"Yes. The supporters of the insurrection are desperate to downplay the significance of Jan 6th. They do this by trying to compare what happened that day to BLM riots. What happened on Jan hasn't happened in America for over one hundred years."
It's not downplaying what happened on Jan 6th to point out the similarities which do in fact exist between it and other violent protests. You want to not just downplay but completely deny any similarities.
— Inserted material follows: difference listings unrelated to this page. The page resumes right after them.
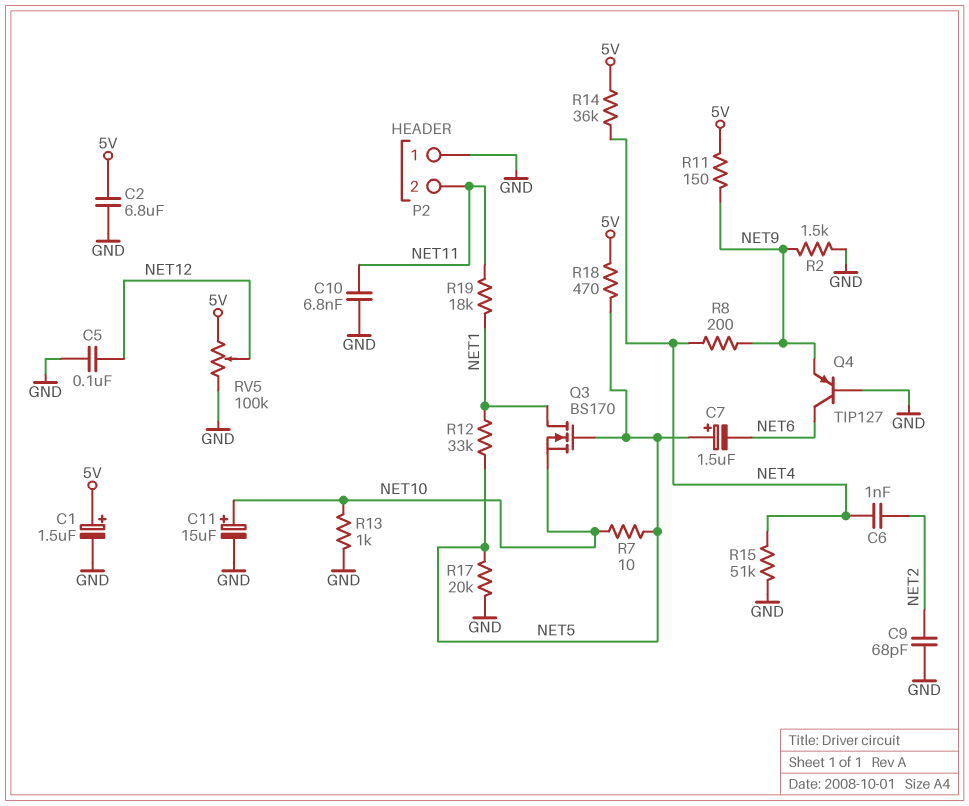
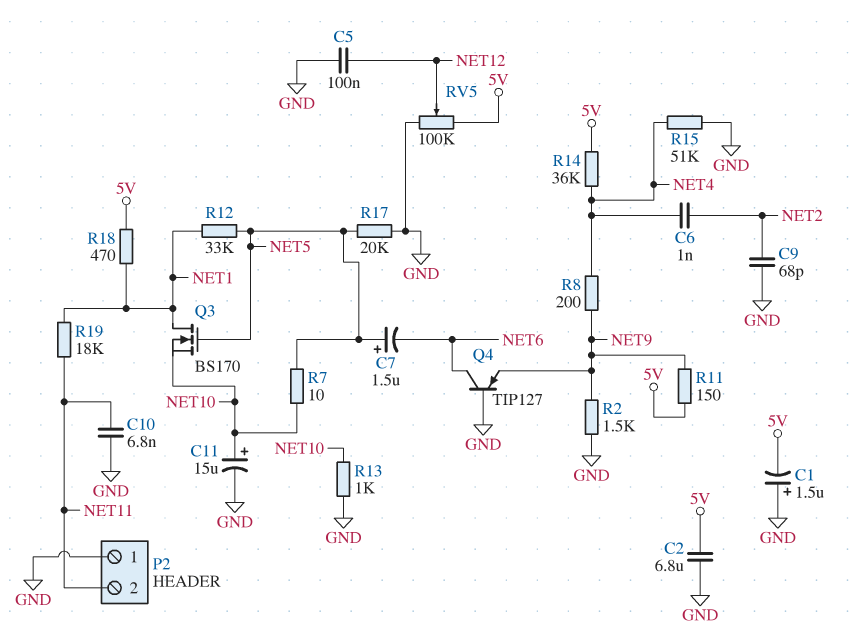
C1: 1.5uF (plus 5V, minus GND) -> 1.5uF (plus GND, minus 5V)
R18: 470 (5V, NET5) -> 470 (5V, NET1)

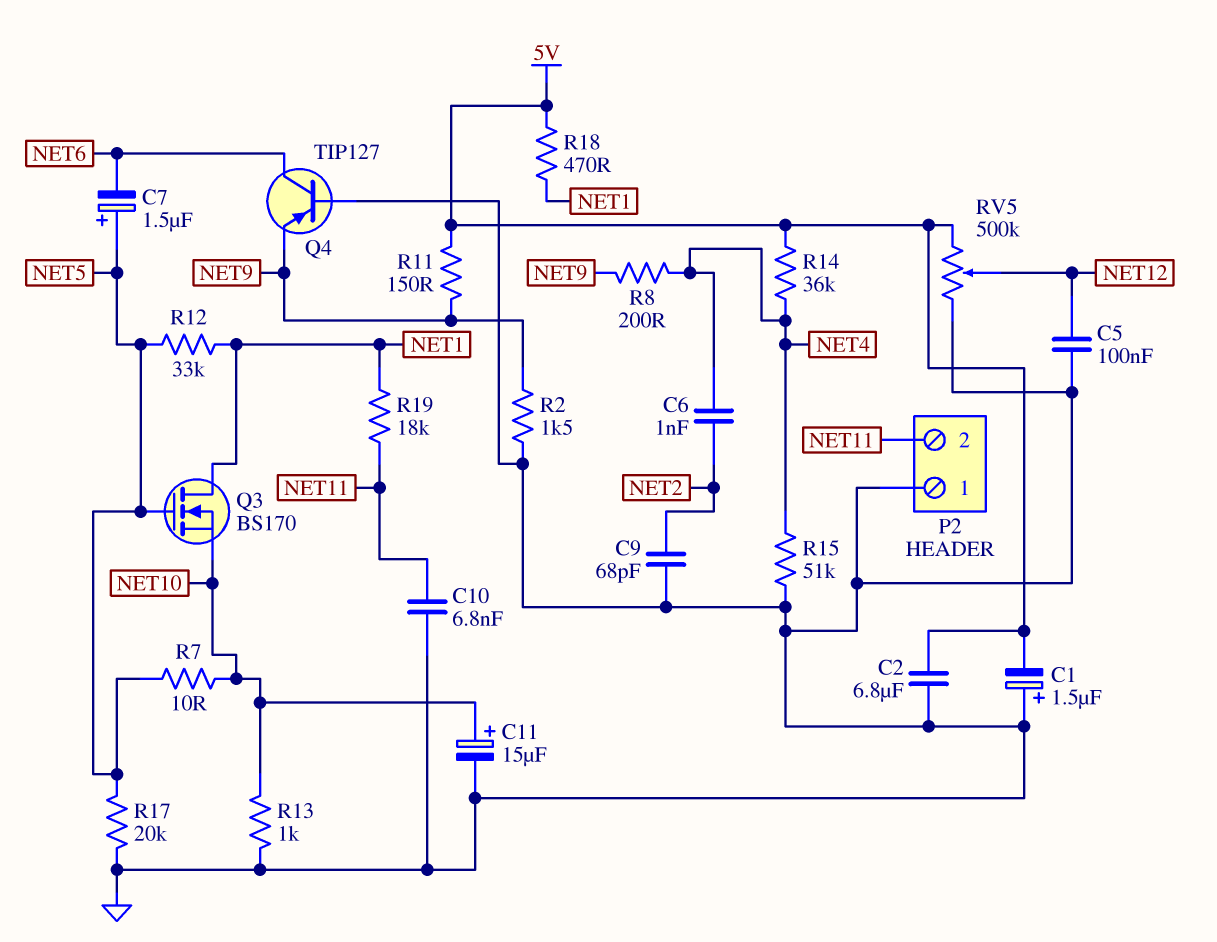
RV5: 100k (5V, GND, wiper NET12) -> 500k (5V, GND, wiper NET12)

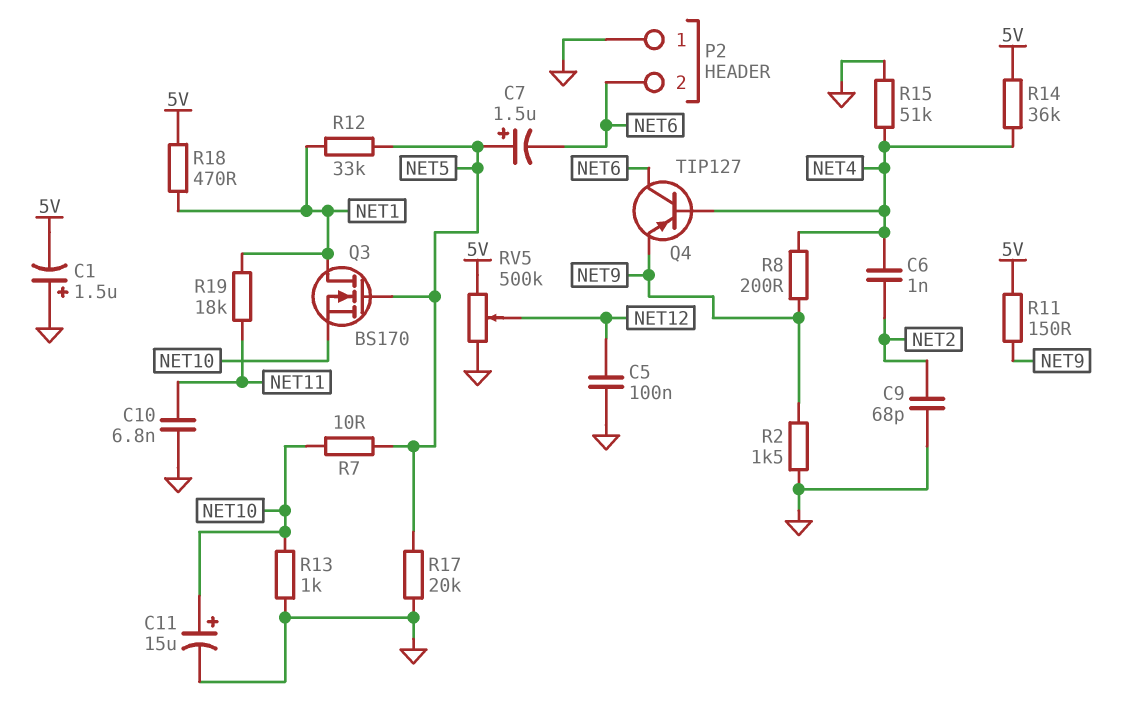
C2: 6.8uF (5V, GND) -> none
P2 pin 2: NET11 -> NET6
Q4: PNP TIP127 (B GND, C NET6, E NET9) -> PNP TIP127 (B NET4, C NET6, E NET9)

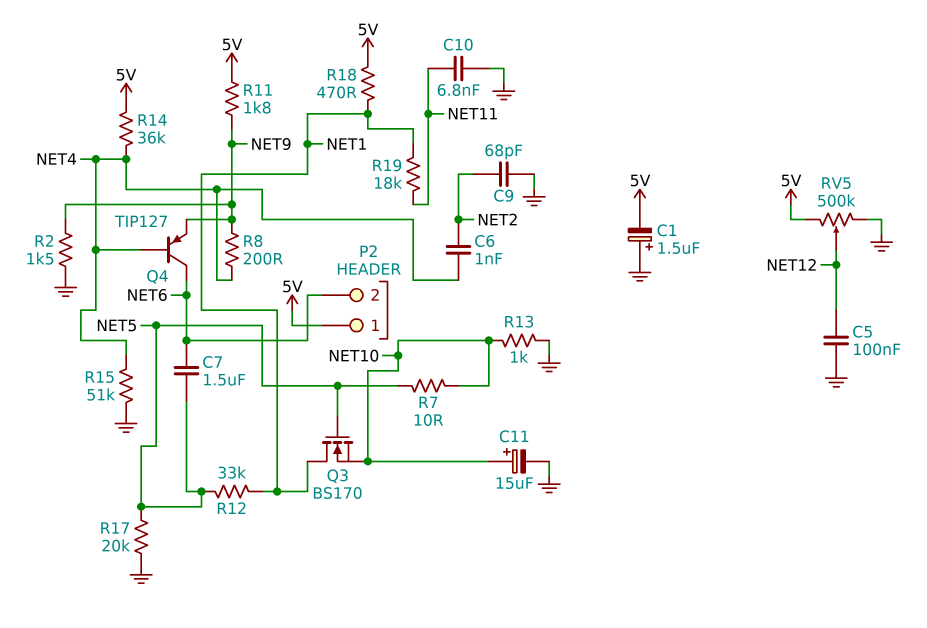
C7: 1.5uF (plus NET5, minus NET6) -> 1.5uF (NET5, NET6)
P2 pin 1: GND -> 5V
R11: 150 (5V, NET9) -> 1.8k (5V, NET9)

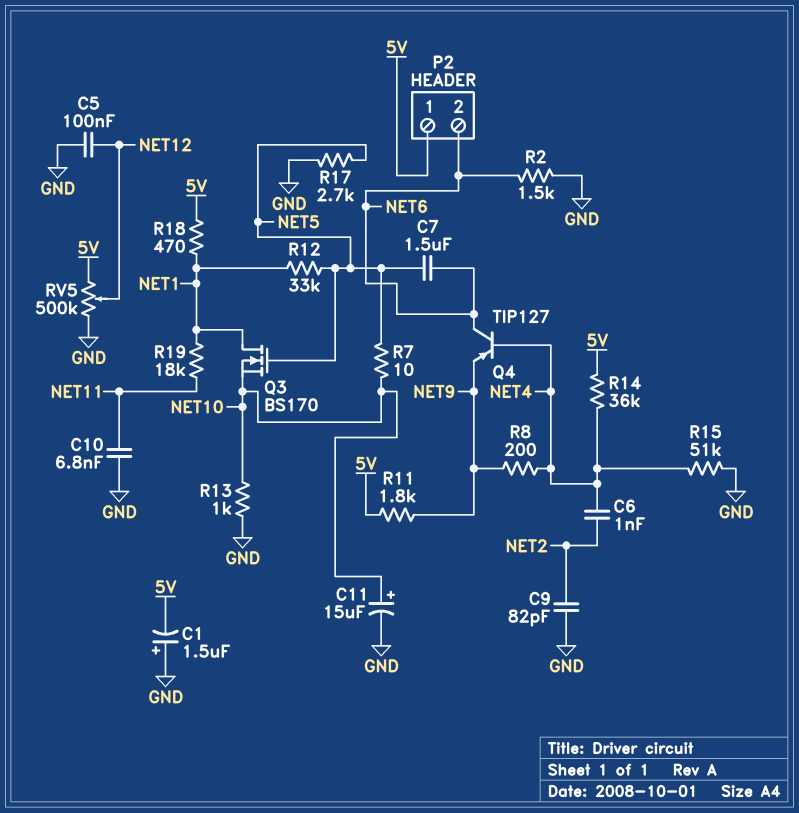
C9: 68pF (GND, NET2) -> 82pF (GND, NET2)
R2: 1.5k (GND, NET9) -> 1.5k (GND, NET6)
R17: 20k (GND, NET5) -> 2.7k (GND, NET5)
Namely, the similarities of those who either ignored the violence or implied it was justified because the respective protests were for "a good cause" (from their point of view), and the similarities of those who want all the protesters treated exactly the same way as those who committed the most violent acts or had intentions of mayhem.
I'm not in either of these categories, but it appears that you and a number of others here are in the latter, at least when it comes to Jan. 6...
After witnessing the testimony of the officers that defended the capital that day I believe anyone who participated in any way, before during or after, in the attempt to overthrow our democracy on Jan 6th should get the maximum sentence allowed.
That's an emotional response. Like comparing the event to 9/11, or suggesting it's even more significant than 9/11 ("hasn't happened in America for over one hundred years.") There have been numerous attacks on the U.S. government over the past 100 years that were more severe than this one.
Accusing me of trying to "downplay" the clusterf*ck that happened on Jan 6 for pointing this out is also an emotional response. I believe that those who committed or organized violence on that day should be prosecuted aggressively. I also believe there were people on that day who were just there to demonstrate, like people who went to picket Bush's or Trump's inaugurations, and never expected they'd end up following a crowd into a restricted area of the Capitol. The guy who got 8 months after pleading guilty sounds like one of those people.